We asked an engineer at the NASA Jet Propulsion Laboratory. The answer is 21.40223797468354.  We did this by dividing the radius of Pluto into Uranus, and the answer sounds good enough to us. We could be wrong, but hey, it’s the internet and I’m just a guy that squeaked by in geometry.

Pluto was discovered in 1930 by US astronomer Clyde Tombaugh, who was using the Lowell Observatory in Arizona. In 2000, the debate about Pluto and it’s status as a planet came under fire via Professor Mike Brown. He is known as the “man who killed Pluto” as per Neil deGrasse Tyson.

A planet is a celestial body that is in orbit around the sun, has sufficient mass for it’s self gravity so that it has a nearly round shape, and has cleared the neighborhood around it’s orbit.

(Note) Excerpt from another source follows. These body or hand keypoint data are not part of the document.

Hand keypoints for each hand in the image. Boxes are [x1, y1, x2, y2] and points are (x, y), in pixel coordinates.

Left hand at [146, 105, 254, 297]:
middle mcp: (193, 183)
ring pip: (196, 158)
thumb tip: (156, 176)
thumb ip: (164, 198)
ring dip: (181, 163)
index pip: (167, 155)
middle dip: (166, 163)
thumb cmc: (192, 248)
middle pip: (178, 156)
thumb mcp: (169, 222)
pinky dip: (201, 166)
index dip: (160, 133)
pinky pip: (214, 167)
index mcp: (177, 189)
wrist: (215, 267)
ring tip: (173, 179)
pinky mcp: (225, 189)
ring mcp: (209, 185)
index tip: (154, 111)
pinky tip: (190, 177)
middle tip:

I guess it doesn’t have gravitational dominance and it’s bulging at the center, so it isn’t a planet, among other reasons.

Pluto sad that imaging satellite just barely visits.
The Nasa JPL New Horizons satellite barely even stopped by to photograph the planet. Pluto is totally sad and alone.

What we do know is that the radius of Pluto is 1,185 kilometers or 737 miles. The radius of Uranus is 25,361.65 kilometers or 15,759 miles. If we divide the radii into each other, we are left with 21.4. Thus, we can fit roughly 21 and a half Plutos inside Uranus, which is nice. This is almost as big news as Starbucks’ new seasonal coffee cups that feature Satan himself!